──────── Material for this task

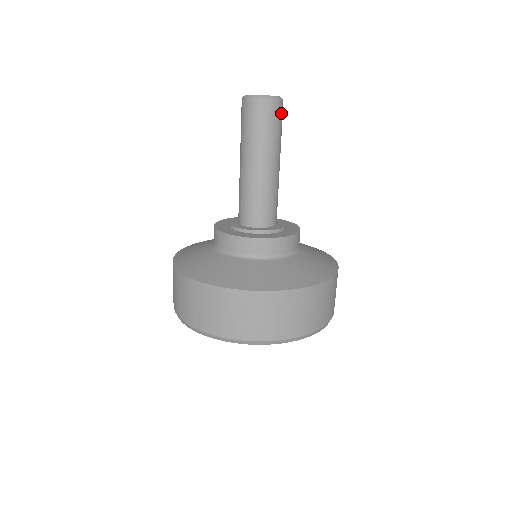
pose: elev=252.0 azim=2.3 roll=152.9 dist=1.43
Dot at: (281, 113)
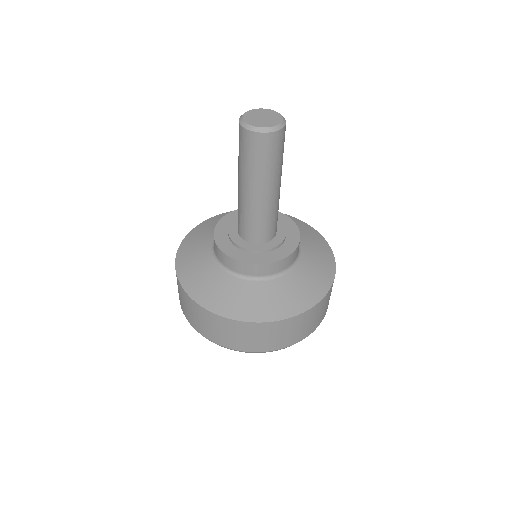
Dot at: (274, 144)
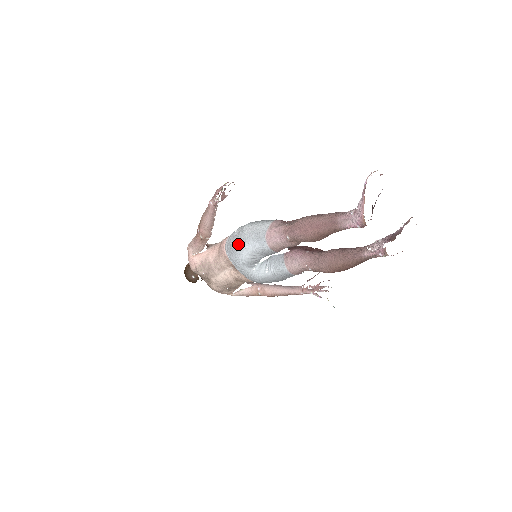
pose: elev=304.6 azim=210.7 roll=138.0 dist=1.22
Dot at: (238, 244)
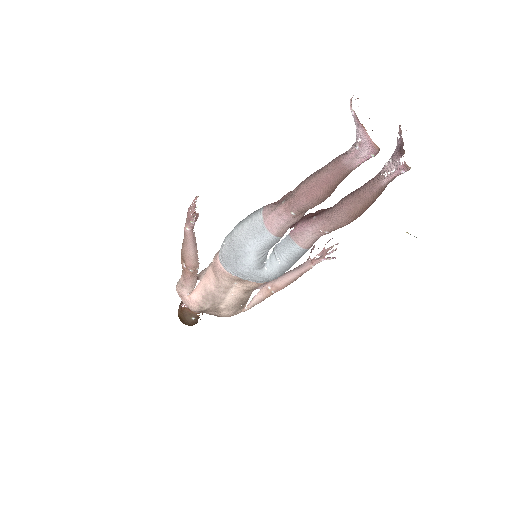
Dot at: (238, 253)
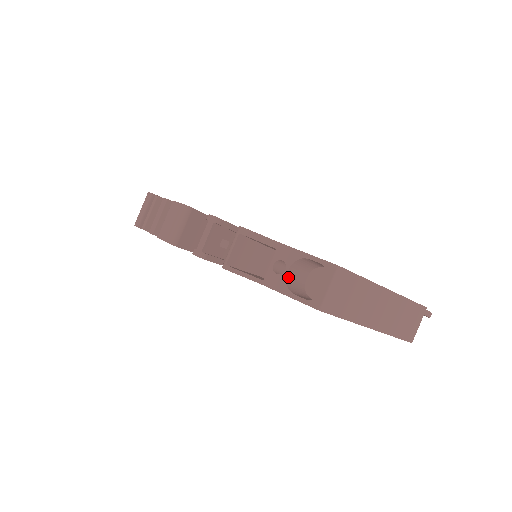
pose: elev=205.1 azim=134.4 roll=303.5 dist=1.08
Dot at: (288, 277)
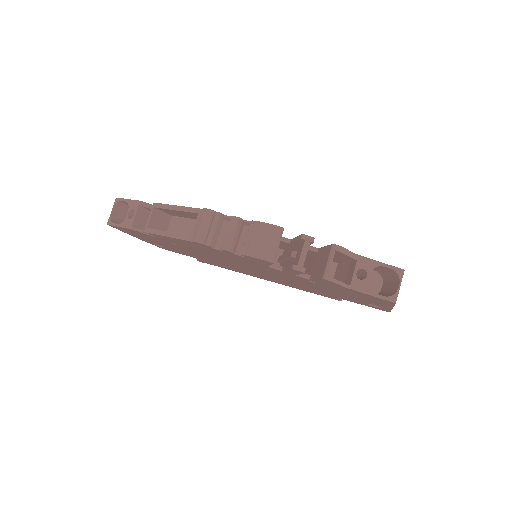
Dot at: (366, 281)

────────────────

§ What is needed:
Rewrite the entries from the line containing "pose: elev=205.1 azim=134.4" through the end of the entries, with the answer coordinates for the dot multiplied by 1.05 and rounded to whole numbers (halves up), and all other lines unchanged. Omit the pictures.

§ The response:
pose: elev=205.1 azim=134.4 roll=303.5 dist=1.08
Dot at: (288, 277)
Dot at: (384, 295)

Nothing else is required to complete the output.